Nun scheint es auch für die Milliardärspartei plötzlich wichtigere Dinge zu geben. Die Gesetzesentwürfe zur Rekonstruktion des Staates hatte man sich dankbar auf die Fahnen geschrieben. Um ein eigenes Programm zu verfassen, dafür war ohnehin kaum Zeit. An anderen Stellen allerdings scheint genügend Platz für die Wünsche von Andrej Babiš geblieben zu sein. Die Regierung werde sich dafür einsetzen, dass Tschechien in Zukunft unabhängig von Lebensmittelimporten würde. Und auch für eine größere staatliche Unterstützung der Landwirte, vor allem der Großmastbetriebe, solle gesorgt werden.
All das sind Pläne, die möglicherweise in manchen Regionen Arbeitsplätze schaffen, mit Sicherheit aber spielen sie dem größten Lebensmittelkonsortium des Landes, Babišs Agrofert, in die Tasche. Nachdem die Interessenskonflikte zwischen Babiš dem Unternehmer und Babiš dem Abgeordneten vor den Wahlen noch für reichlich Zündstoff in den Medien gesorgt hatten, scheint heute kein Hahn mehr danach zu krähen – weder beim Großteil der Journalisten noch in der Opposition und schon gar nicht in der entstehenden Regierung. Einserseits verständlich: Nach einem turbulenten Politjahr scheinen sich alle nach weihnachtlicher Ruhe zu sehnen. Eine unnötige Verlängerung der Amtszeit von Zemans Beamtenregierung ist für die meisten auch keine angenehme Aussicht.

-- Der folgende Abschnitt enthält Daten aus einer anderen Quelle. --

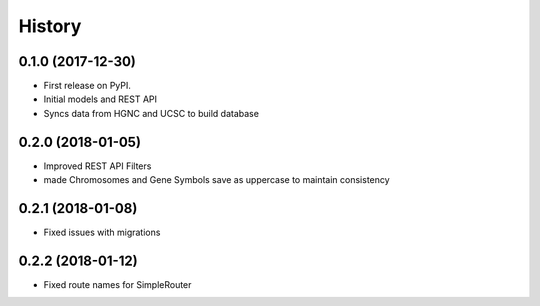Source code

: .. :changelog:

History
-------

0.1.0 (2017-12-30)
++++++++++++++++++

* First release on PyPI.
* Initial models and REST API
* Syncs data from HGNC and UCSC to build database

0.2.0 (2018-01-05)
++++++++++++++++++

* Improved REST API Filters
* made Chromosomes and Gene Symbols save as uppercase to maintain consistency


0.2.1 (2018-01-08)
++++++++++++++++++

* Fixed issues with migrations

0.2.2 (2018-01-12)
++++++++++++++++++

* Fixed route names for SimpleRouter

Und dennoch: Die Tschechen werden Zeuge einer beispiellosen Verquickung von medialer, wirtschaftlicher und politischer Macht. Die Koalitionspartner sollten keinen Augenblick auslassen, um dieser Entwicklung Einhalt zu gebieten. Das Verfassen des Koalitionsvertrags wäre eine gute Gelegenheit gewesen. Aber ja, 50 Seiten, da wird der Platz schnell knapp. Der deutsche „GroKo-Vertrag“ ist im Übrigen fast dreimal so lang.